— Your task —
Copy each line below that contains "FEUILLUS".

— Working data —
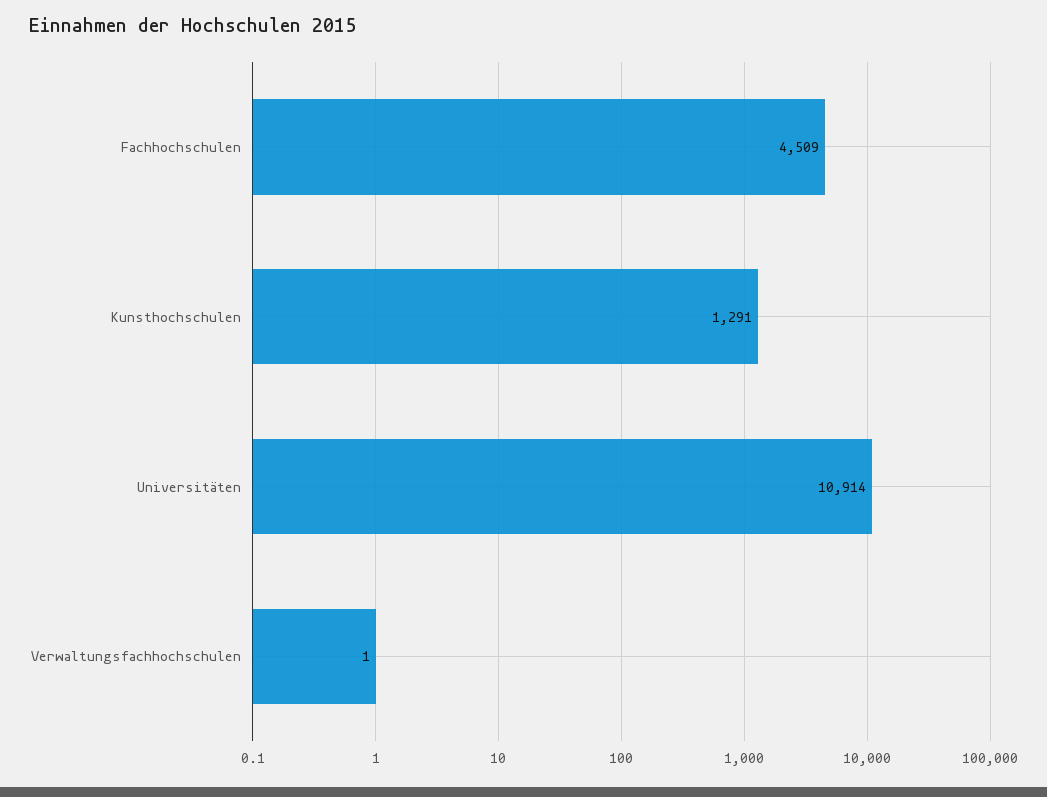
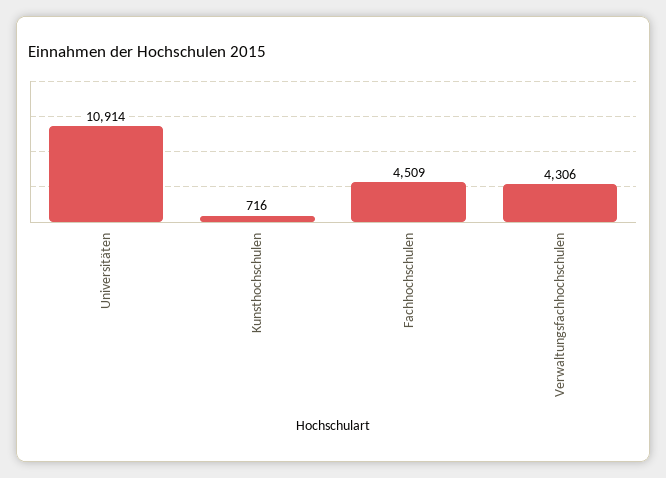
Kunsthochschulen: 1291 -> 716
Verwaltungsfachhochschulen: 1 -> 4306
--
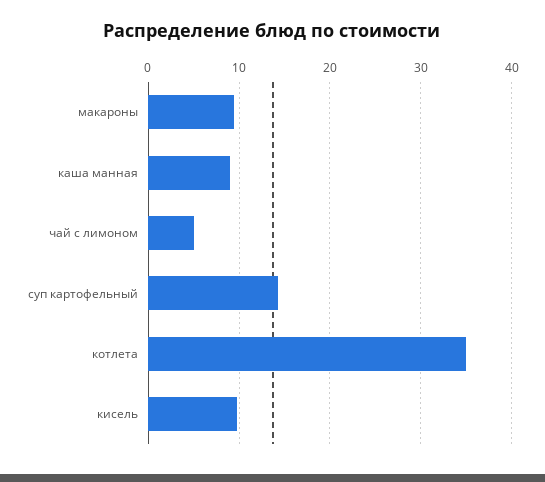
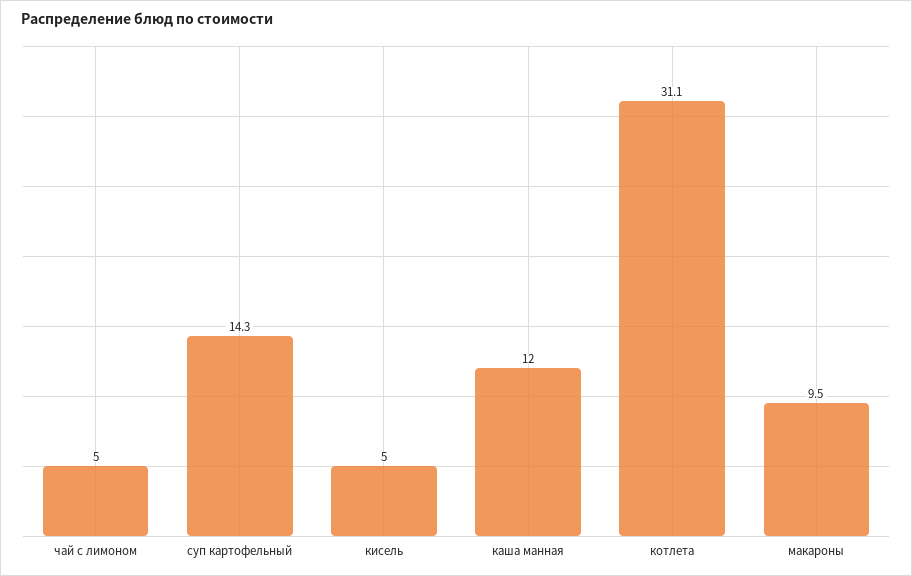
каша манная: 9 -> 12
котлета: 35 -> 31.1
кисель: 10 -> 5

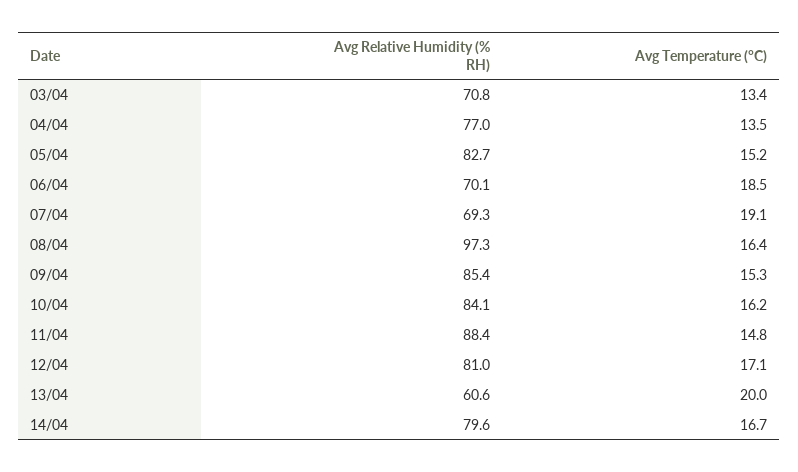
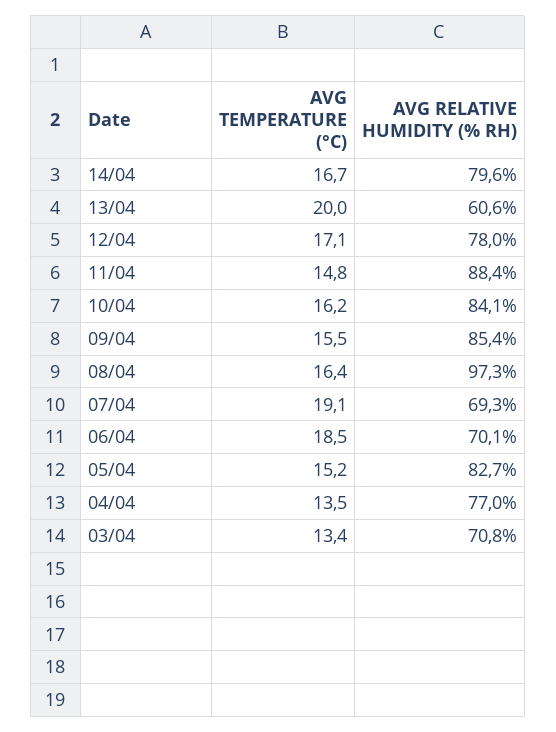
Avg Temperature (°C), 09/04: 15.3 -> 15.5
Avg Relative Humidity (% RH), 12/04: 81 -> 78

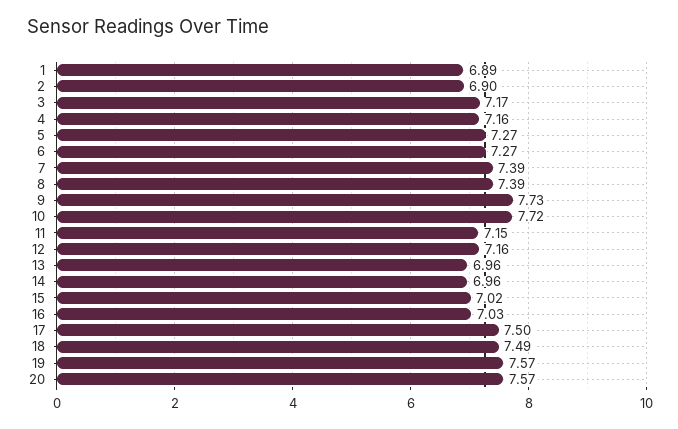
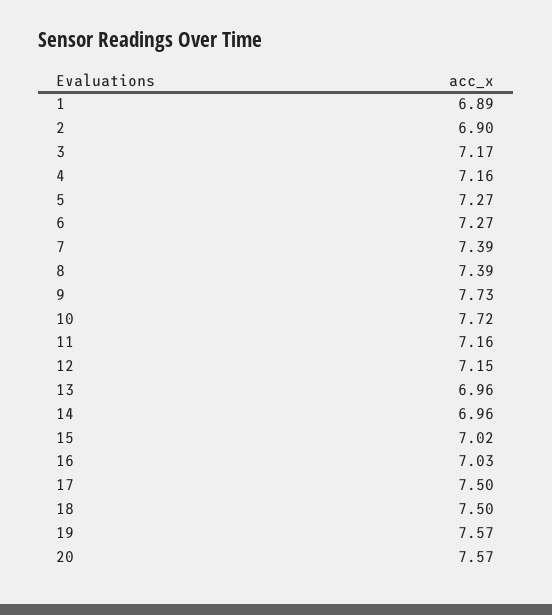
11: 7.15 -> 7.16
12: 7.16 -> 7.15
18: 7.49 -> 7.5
...
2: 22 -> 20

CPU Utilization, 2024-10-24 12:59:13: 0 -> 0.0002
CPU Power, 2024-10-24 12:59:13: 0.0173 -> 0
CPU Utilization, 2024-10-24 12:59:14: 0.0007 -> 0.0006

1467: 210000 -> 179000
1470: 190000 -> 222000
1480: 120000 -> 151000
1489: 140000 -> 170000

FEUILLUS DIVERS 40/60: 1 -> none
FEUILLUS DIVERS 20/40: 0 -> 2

— Written response —
FEUILLUS DIVERS 40/60: 1 -> none
FEUILLUS DIVERS 20/40: 0 -> 2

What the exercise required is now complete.